What to produce: Copy the whole article on Minnesota's disaster loans for farmers, word for word.

Text passage:
================================
ST. PAUL — Minnesota farmers hit by catastrophic winter weather could access zero-interest disaster loans through the state.

The Minnesota Senate and House of Representatives both unanimously approved a bill Thursday, March 14, that would let the Rural Finance Authority offer loans through the Disaster Recovery Loan Program to farmers who've faced damages from snow and ice.

Minnesota farmers have endured years of low commodity and milk prices and extreme winter weather has worsened problems for some as barns and other structures have collapsed under the weight of snow and ice.

"It's truly is a disaster what's happened and that on top of the declining farm economy has been adding more pain to an already painful situation," Sen. Kent Eken, DFL Twin Valley, said.

More than 70 barns have collapsed so far this year, according to the Minnesota Department of Agriculture.

Sen. Michael Goggin, R-Red Wing, carried the bill and said it was key to giving farmers another tool as they navigate tough financial times. The loans would extend back to damage caused since Jan. 1.

"We've had a tremendous amount of snowfall in the month of February and to make matters worse, the economy for the ag folks is not very good right now," Goggin said. “It's all over the state and we need to make sure that our farmers have access to relief loans.”

The bill moves now to Gov. Tim Walz's desk for his signature.

Senate and House approval Thursday came as the northwestern part of the state experienced another blizzard.
================================
Extracted records:
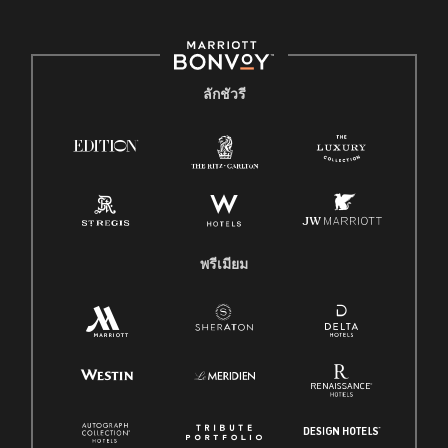
ลักชัวรี
พรีเมียม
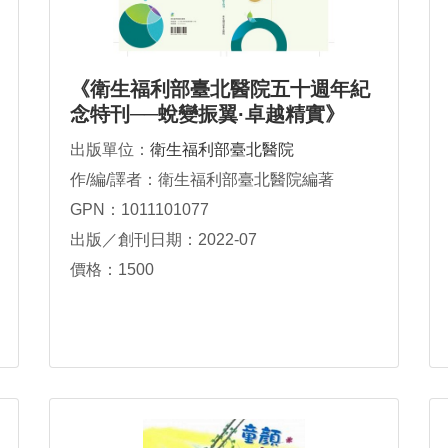
《衛生福利部臺北醫院五十週年紀
念特刊──蛻變振翼·卓越精實》
出版單位：
衛生福利部臺北醫院
作/編/譯者：衛生福利部臺北醫院編著
GPN：1011101077
出版／創刊日期：2022-07
價格：1500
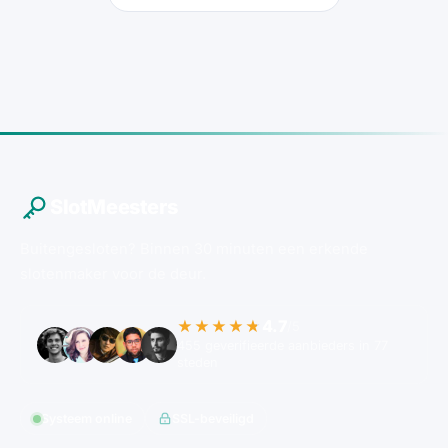
SlotMeesters
Buitengesloten? Binnen 30 minuten een erkende
slotenmaker voor de deur.
4.7
★★★★★
/5
455 geverifieerde aanbieders in 77
steden
Systeem online
SSL-beveiligd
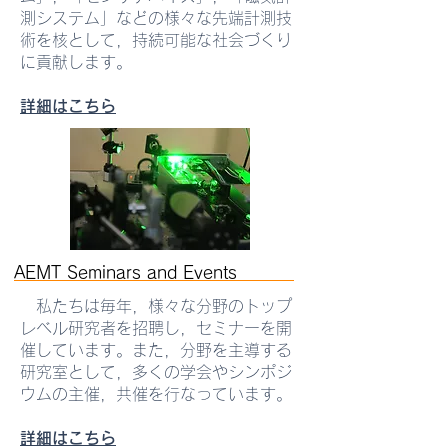
測システム」などの様々な先端計測技
術を核として，持続可能な社会づくり
に貢献します。
詳細はこちら
AEMT Seminars ​and Events
私たちは毎年，様々な分野のトップ
レベル研究者を招聘し，セミナーを開
催しています。また，分野を主導する
研究室として，多くの学会やシンポジ
ウムの主催，共催を行なっています。
詳細はこちら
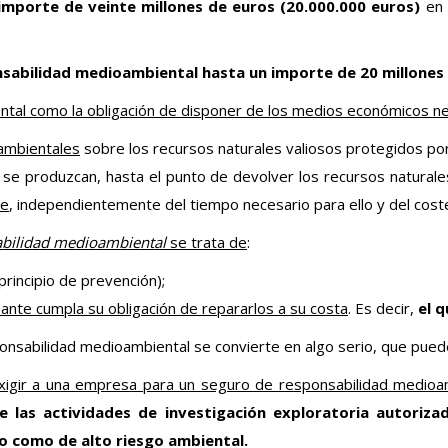
mporte de veinte millones de euros (20.000.000 euros)
en 
onsabilidad medioambiental hasta un importe de 20 millones
tal como la obligación de disponer de los medios económicos ne
 ambientales
sobre los recursos naturales valiosos protegidos por 
se produzcan, hasta el punto de devolver los recursos naturales 
te
, independientemente del tiempo necesario para ello y del cos
abilidad medioambiental
se trata de
:
principio de prevención);
sante cumpla su obligación de repararlos a su costa
. Es decir,
el 
sponsabilidad medioambiental se convierte en algo serio, que pue
xigir a una empresa para un seguro de responsabilidad medioa
e las actividades de investigación exploratoria autoriza
o como de alto riesgo ambiental.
================================
Answer below:
ST. PAUL — Minnesota farmers hit by catastrophic winter weather could access zero-interest disaster loans through the state.

The Minnesota Senate and House of Representatives both unanimously approved a bill Thursday, March 14, that would let the Rural Finance Authority offer loans through the Disaster Recovery Loan Program to farmers who've faced damages from snow and ice.

Minnesota farmers have endured years of low commodity and milk prices and extreme winter weather has worsened problems for some as barns and other structures have collapsed under the weight of snow and ice.

"It's truly is a disaster what's happened and that on top of the declining farm economy has been adding more pain to an already painful situation," Sen. Kent Eken, DFL Twin Valley, said.

More than 70 barns have collapsed so far this year, according to the Minnesota Department of Agriculture.

Sen. Michael Goggin, R-Red Wing, carried the bill and said it was key to giving farmers another tool as they navigate tough financial times. The loans would extend back to damage caused since Jan. 1.

"We've had a tremendous amount of snowfall in the month of February and to make matters worse, the economy for the ag folks is not very good right now," Goggin said. “It's all over the state and we need to make sure that our farmers have access to relief loans.”

The bill moves now to Gov. Tim Walz's desk for his signature.

Senate and House approval Thursday came as the northwestern part of the state experienced another blizzard.